If Mr. Howard, the monarchist, were only concerned to defeat the referendum he would say nothing on the subject of direct election. But Mr. Howard, the Prime Minister, should be concerned to show leadership on this issue and give Australians the benefit of his many years of parliamentary experience. Prime Minister Howard should speak out on the dangers of direct election, often and loudly.

So our appeal to the Prime Minister is threefold and it asks nothing of him but that to which the people of Australia are entitled:

  • A comprehensive and objective public information effort to ensure that all Australians know what they are being asked to vote upon in November.

  • A fair question which does not mislead Australians, and

  • That rather than playing a partisan role, tempering every statement by reference to whether it will support the No case, he gives the Australian people the benefit of his opinions so that they know what their Prime Minister believes about the issues in the debate.

But leadership is required from all of us, and that includes the protagonists in this debate, two of whom are here with us today. You will shortly hear from David Flint who is the Convener of Australians for Constitutional Monarchy. Mr. Flint has been lately critical of the referendum proposal because it provides, he says, that the Prime Minister can dismiss the President "more easily than his cook."

Now the dismissal procedure arose from a desire at the Convention to make the republican model as close as possible to the status quo. So just as the Prime Minister can remove the Governor General, so can the Prime Minister remove a President. The important innovations in the referendum model are that the Prime Minister cannot replace the President he has removed, the vacancy will be automatically filled by the senior State Governor and the permanent replacement will be effected by the bi-partisan procedure. Further the Prime Minister is obliged to seek the ratification of his action by the House of Representatives.

So in short, on dismissal, the essence of the status quo is preserved, but improved by limiting the power of the Prime Minister in that he cannot put his own person in the job, and by ensuring the Prime Minister is formally accountable to the House for his actions.

This is an outrage according to Mr. Flint.

But it was not always so. In September 1995, he cited the ability of the Prime Minister to remove the Governor General as a key feature of the current arrangements. "The ultimate guarantee that the Governor-General follow the conventions that surround the office and the throne is in the fact that the he holds office during the Queen's pleasure - the Prime Minister can have him removed."
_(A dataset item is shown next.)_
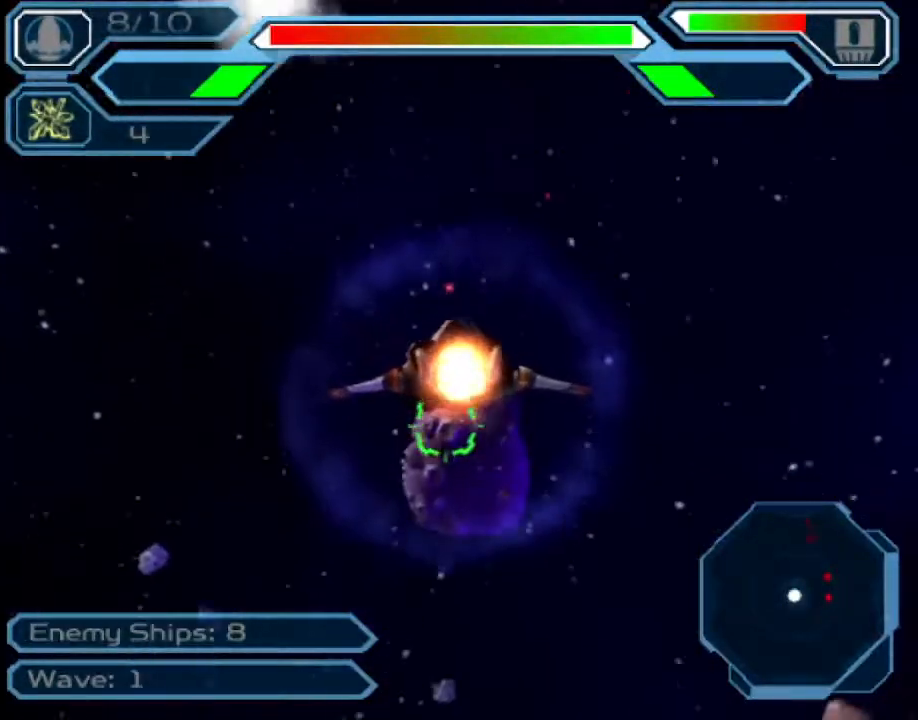
{"dt_ms": 500, "buttons": ["CROSS"], "left_stick": "up-left", "right_stick": "center", "events": [[183, "left_stick", "down"], [283, "left_stick", "center"], [417, "left_stick", "up-left"]]}
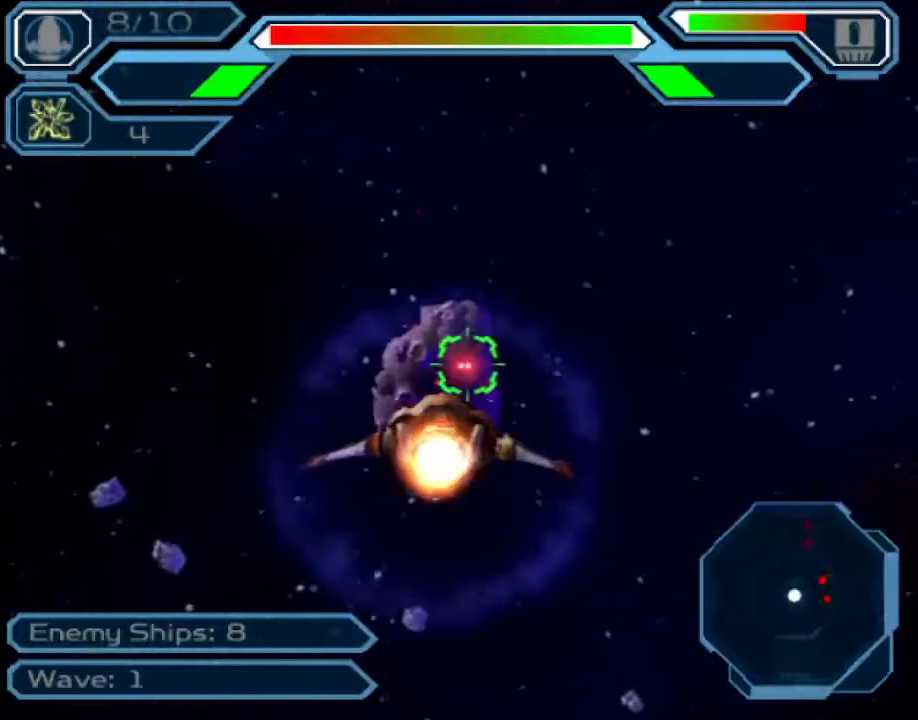
{"dt_ms": 500, "buttons": ["CROSS"], "left_stick": "center", "right_stick": "center", "events": [[150, "left_stick", "up"], [300, "left_stick", "center"]]}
Of course at that time the ARM proposed that dismissal of the President require a two-thirds majority of a joint sitting of the Federal Parliament. This was changed at the Constitutional Convention, as delegates recognized the force of the argument that if a President were committing the worst possible breach of the conventions, namely conspiring with the opposition, it would be impossible to obtain a two-thirds majority.

Mr. Flint took some credit for this claiming that the change was "an admission that we were right and they were wrong all those years." So why don't we have his approval? Was he being disingenuous in 1995 and 1998 subtly luring the republicans into a trap? Or is he being disingenuous today. Or perhaps he just believes that Australians are too stupid to catch out his contradictions?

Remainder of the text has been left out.